##### Source data
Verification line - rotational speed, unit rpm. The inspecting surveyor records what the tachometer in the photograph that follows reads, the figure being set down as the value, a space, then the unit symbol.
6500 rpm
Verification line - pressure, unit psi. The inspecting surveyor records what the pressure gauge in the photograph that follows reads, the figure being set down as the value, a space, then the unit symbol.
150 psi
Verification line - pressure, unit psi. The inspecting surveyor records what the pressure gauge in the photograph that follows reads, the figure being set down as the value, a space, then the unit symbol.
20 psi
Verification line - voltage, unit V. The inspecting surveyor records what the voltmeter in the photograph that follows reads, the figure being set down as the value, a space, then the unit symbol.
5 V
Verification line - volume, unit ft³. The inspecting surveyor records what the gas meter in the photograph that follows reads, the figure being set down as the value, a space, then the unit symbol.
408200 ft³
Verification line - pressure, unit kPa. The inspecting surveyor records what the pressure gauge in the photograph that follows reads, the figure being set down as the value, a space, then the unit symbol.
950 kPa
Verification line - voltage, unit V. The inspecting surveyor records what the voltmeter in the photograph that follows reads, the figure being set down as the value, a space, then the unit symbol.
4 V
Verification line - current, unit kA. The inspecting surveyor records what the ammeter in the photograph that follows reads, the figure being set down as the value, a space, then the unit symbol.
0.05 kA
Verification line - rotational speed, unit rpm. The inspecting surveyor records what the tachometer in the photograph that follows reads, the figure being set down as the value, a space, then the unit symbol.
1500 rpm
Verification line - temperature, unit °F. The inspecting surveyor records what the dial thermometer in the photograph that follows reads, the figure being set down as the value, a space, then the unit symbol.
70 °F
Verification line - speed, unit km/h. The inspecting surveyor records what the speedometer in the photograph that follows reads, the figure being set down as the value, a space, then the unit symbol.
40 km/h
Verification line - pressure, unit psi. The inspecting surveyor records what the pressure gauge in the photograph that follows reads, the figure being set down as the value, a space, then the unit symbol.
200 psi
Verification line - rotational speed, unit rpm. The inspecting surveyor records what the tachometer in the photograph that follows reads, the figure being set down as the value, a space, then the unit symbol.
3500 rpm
##########
Instruction >> Repeat word for word the stretch of rows above, from the line containing "Verification line - pressure, unit kPa." through the last row, including both ends.

Exercise result >>
Verification line - pressure, unit kPa. The inspecting surveyor records what the pressure gauge in the photograph that follows reads, the figure being set down as the value, a space, then the unit symbol.
950 kPa
Verification line - voltage, unit V. The inspecting surveyor records what the voltmeter in the photograph that follows reads, the figure being set down as the value, a space, then the unit symbol.
4 V
Verification line - current, unit kA. The inspecting surveyor records what the ammeter in the photograph that follows reads, the figure being set down as the value, a space, then the unit symbol.
0.05 kA
Verification line - rotational speed, unit rpm. The inspecting surveyor records what the tachometer in the photograph that follows reads, the figure being set down as the value, a space, then the unit symbol.
1500 rpm
Verification line - temperature, unit °F. The inspecting surveyor records what the dial thermometer in the photograph that follows reads, the figure being set down as the value, a space, then the unit symbol.
70 °F
Verification line - speed, unit km/h. The inspecting surveyor records what the speedometer in the photograph that follows reads, the figure being set down as the value, a space, then the unit symbol.
40 km/h
Verification line - pressure, unit psi. The inspecting surveyor records what the pressure gauge in the photograph that follows reads, the figure being set down as the value, a space, then the unit symbol.
200 psi
Verification line - rotational speed, unit rpm. The inspecting surveyor records what the tachometer in the photograph that follows reads, the figure being set down as the value, a space, then the unit symbol.
3500 rpm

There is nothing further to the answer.